Caveats and Concluding Thoughts
We cannot make policy from evidence alone, but it can and should play a key role. Sometimes, policy ideas have such limited evidence of effectiveness that it is difficult to make any plausible case for a large-scale, national program. In other cases, there is enough promise for pilot studies and competitive grants to establish efficacy. With free college, we seem to be well beyond that point. In addition to decades of results on general financial aid programs, we have a growing number of studies on state and local programs that all show positive evidence—the “laboratory of democracy” at work. The idea of a large, federal free-college program therefore has more and more credibility.
A decade ago, it was not at all obvious that this is what the evidence would show. There was really no evidence on free college programs when we started this project back in 2009. Also, there were good reasons to expect that such a large increase in aid would suffer from “diminishing returns”—the idea that the next dollar is less effective than the previous one. This could have made free college more costly than the benefits could justify. Now, we know better.
I do still worry a bit about other factors and challenges.
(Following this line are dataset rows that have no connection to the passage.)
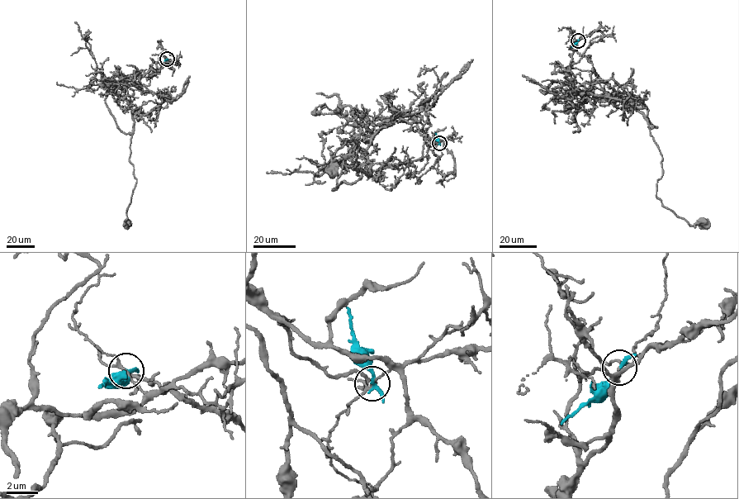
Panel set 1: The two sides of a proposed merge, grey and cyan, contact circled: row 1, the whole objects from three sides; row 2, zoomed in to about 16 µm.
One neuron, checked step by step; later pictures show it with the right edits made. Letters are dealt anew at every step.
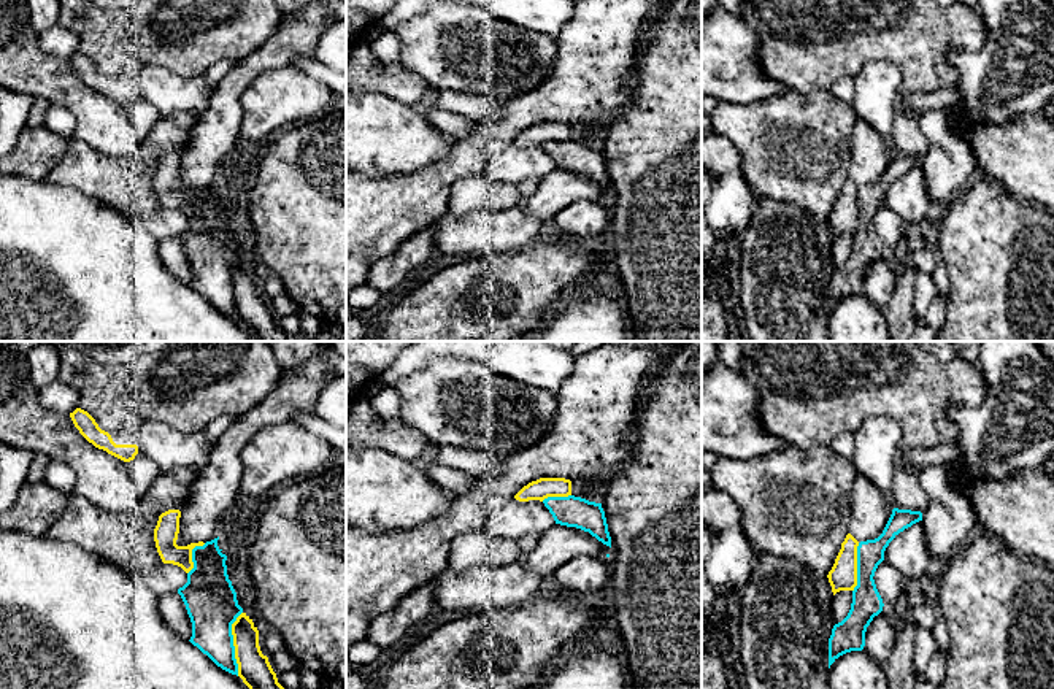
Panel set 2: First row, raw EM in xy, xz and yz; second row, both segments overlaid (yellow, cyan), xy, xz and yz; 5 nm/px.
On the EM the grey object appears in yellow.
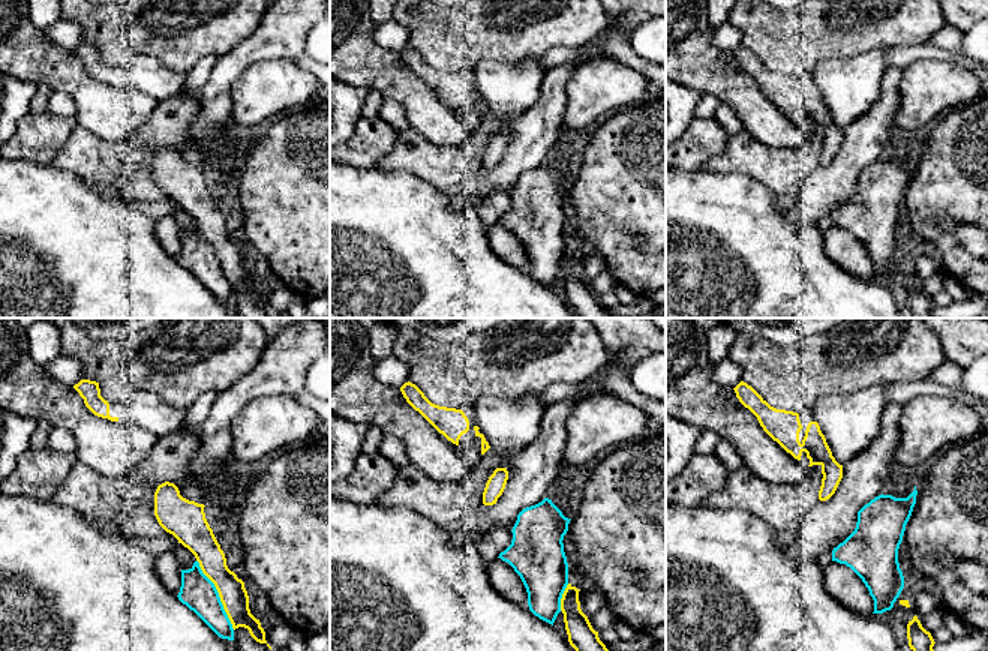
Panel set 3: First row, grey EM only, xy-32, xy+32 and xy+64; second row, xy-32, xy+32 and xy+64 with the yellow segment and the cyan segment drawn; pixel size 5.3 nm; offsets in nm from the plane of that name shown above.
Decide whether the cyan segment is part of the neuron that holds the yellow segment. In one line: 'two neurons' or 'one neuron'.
two neurons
For example, the above analyses can only capture the immediate effects of financial aid, yet a federal free college program is such a marked departure in policy that it could alter political and market forces operating on higher education in unpredictable ways, perhaps even lowering college spending and quality. Also, if the proposal remains focused on community colleges, then this will shift students out of four-year colleges and into colleges that currently have very low completion rates. There are also other ways to increase college affordability and access that do not require free college (e.g., increased Pell Grants and income-based loan repayment), some of which target funds more narrowly to the most disadvantaged students. And there are many details to be worked out as the president’s allies in Congress try to generate sufficient support without (a) sacrificing core principles, or (b) creating new problems that can arise when grafting new federal programs on to widely varying state contexts.
Still, it is not often that an idea comes around that addresses a widely acknowledged problem and has both research support and a fair degree of bipartisan political support. The stars seem aligned to make some form of national free college a reality. The more evidence we see, the more that would seem to be a step forward.